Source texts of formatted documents
--- START ---
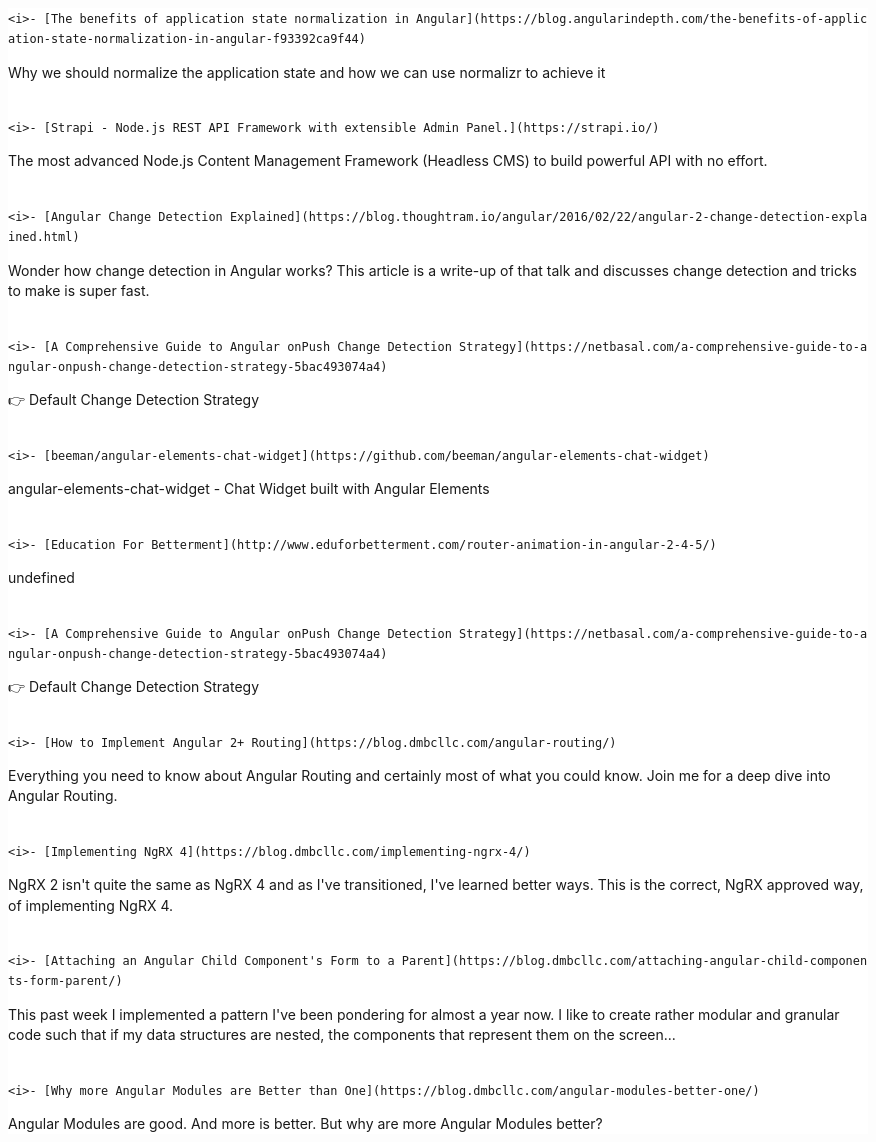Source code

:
  ```</i>
<i>- [The benefits of application state normalization in Angular](https://blog.angularindepth.com/the-benefits-of-application-state-normalization-in-angular-f93392ca9f44)
 ```
 Why we should normalize the application state and how we can use normalizr to achieve it
 ```</i>

<i>- [Strapi - Node.js REST API Framework with extensible Admin Panel.](https://strapi.io/)
 ```
 The most advanced Node.js Content Management Framework (Headless CMS) to build powerful API with no effort.
 ```</i>

<i>- [Angular Change Detection Explained](https://blog.thoughtram.io/angular/2016/02/22/angular-2-change-detection-explained.html)
 ```
 Wonder how change detection in Angular works?  This article is a write-up of that talk and discusses change detection and tricks to make is super fast.
 ```</i>

<i>- [A Comprehensive Guide to Angular onPush Change Detection Strategy](https://netbasal.com/a-comprehensive-guide-to-angular-onpush-change-detection-strategy-5bac493074a4)
 ```
 👉 Default Change Detection Strategy
 ```</i>

<i>- [beeman/angular-elements-chat-widget](https://github.com/beeman/angular-elements-chat-widget)
 ```
 angular-elements-chat-widget - Chat Widget built with Angular Elements
 ```</i>

<i>- [Education For Betterment](http://www.eduforbetterment.com/router-animation-in-angular-2-4-5/)
 ```
 undefined
 ```</i>

<i>- [A Comprehensive Guide to Angular onPush Change Detection Strategy](https://netbasal.com/a-comprehensive-guide-to-angular-onpush-change-detection-strategy-5bac493074a4)
 ```
 👉 Default Change Detection Strategy
 ```</i>

<i>- [How to Implement Angular 2+ Routing](https://blog.dmbcllc.com/angular-routing/)
 ```
 Everything you need to know about Angular Routing and certainly most of what you could know. Join me for a deep dive into Angular Routing.
 ```</i>

<i>- [Implementing NgRX 4](https://blog.dmbcllc.com/implementing-ngrx-4/)
 ```
 NgRX 2 isn't quite the same as NgRX 4 and as I've transitioned, I've learned better ways. This is the correct, NgRX approved way, of implementing NgRX 4.
 ```</i>

<i>- [Attaching an Angular Child Component's Form to a Parent](https://blog.dmbcllc.com/attaching-angular-child-components-form-parent/)
 ```
 This past week I implemented a pattern I've been pondering for almost a year now.  I like to create rather modular and granular code such that if my data structures are nested, the components that represent them on the screen...
 ```</i>

<i>- [Why more Angular Modules are Better than One](https://blog.dmbcllc.com/angular-modules-better-one/)
 ```
 Angular Modules are good. And more is better. But why are more Angular Modules better?
 ```</i>

 ```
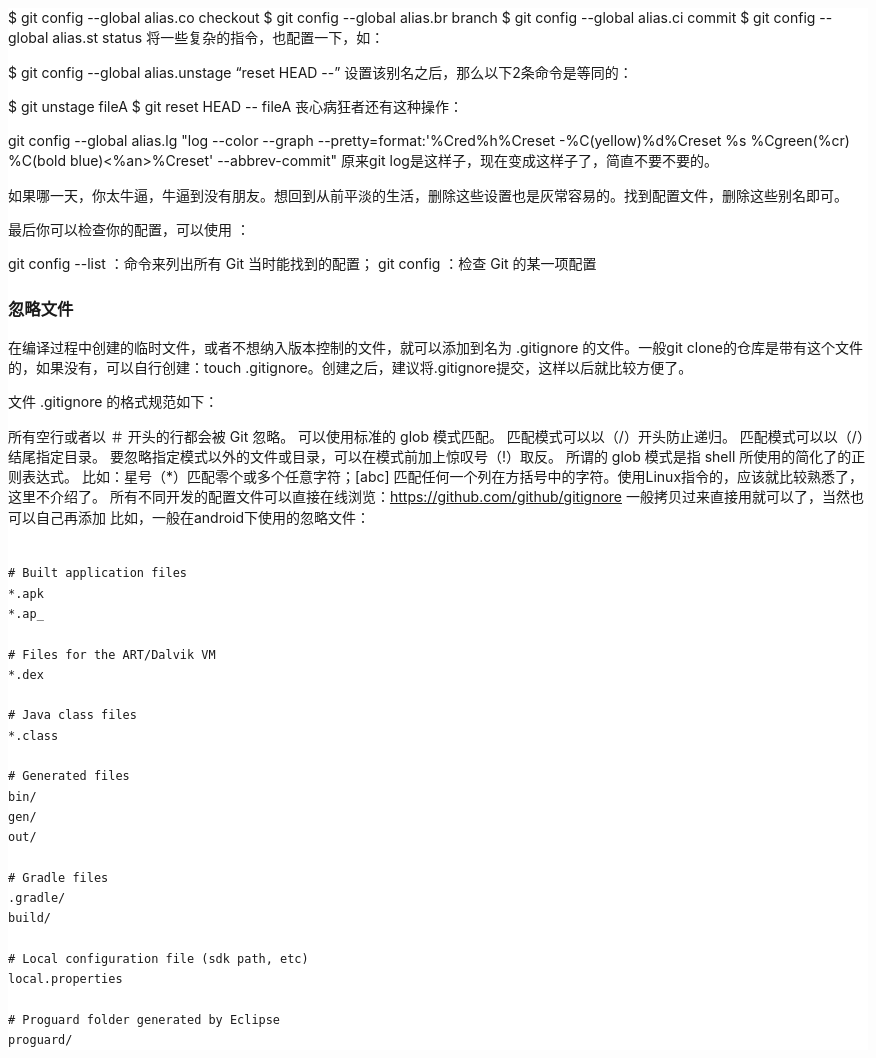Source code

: $ git config --global alias.co checkout
$ git config --global alias.br branch
$ git config --global alias.ci commit
$ git config --global alias.st status
将一些复杂的指令，也配置一下，如：

$ git config --global alias.unstage “reset HEAD --”
设置该别名之后，那么以下2条命令是等同的：

$ git unstage fileA
$ git reset HEAD -- fileA
丧心病狂者还有这种操作：

git config --global alias.lg "log --color --graph --pretty=format:'%Cred%h%Creset -%C(yellow)%d%Creset %s %Cgreen(%cr) %C(bold blue)<%an>%Creset' --abbrev-commit"
原来git log是这样子，现在变成这样子了，简直不要不要的。

如果哪一天，你太牛逼，牛逼到没有朋友。想回到从前平淡的生活，删除这些设置也是灰常容易的。找到配置文件，删除这些别名即可。

最后你可以检查你的配置，可以使用 ：

git config --list  ：命令来列出所有 Git 当时能找到的配置；
git config <key> ：检查 Git 的某一项配置
### 忽略文件
在编译过程中创建的临时文件，或者不想纳入版本控制的文件，就可以添加到名为 .gitignore 的文件。一般git clone的仓库是带有这个文件的，如果没有，可以自行创建：touch .gitignore。创建之后，建议将.gitignore提交，这样以后就比较方便了。

文件 .gitignore 的格式规范如下：

 

所有空行或者以 ＃ 开头的行都会被 Git 忽略。
可以使用标准的 glob 模式匹配。
匹配模式可以以（/）开头防止递归。
匹配模式可以以（/）结尾指定目录。
要忽略指定模式以外的文件或目录，可以在模式前加上惊叹号（!）取反。
所谓的 glob 模式是指 shell 所使用的简化了的正则表达式。 比如：星号（*）匹配零个或多个任意字符；[abc] 匹配任何一个列在方括号中的字符。使用Linux指令的，应该就比较熟悉了，这里不介绍了。
所有不同开发的配置文件可以直接在线浏览：https://github.com/github/gitignore
一般拷贝过来直接用就可以了，当然也可以自己再添加
比如，一般在android下使用的忽略文件：
```

# Built application files
*.apk
*.ap_

# Files for the ART/Dalvik VM
*.dex

# Java class files
*.class

# Generated files
bin/
gen/
out/

# Gradle files
.gradle/
build/

# Local configuration file (sdk path, etc)
local.properties

# Proguard folder generated by Eclipse
proguard/

```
--- END ---
• [Exercise objective]: For the word "github", tally the lines above that hold it and answer with the number alone.

• [Answer for this exercise]: 2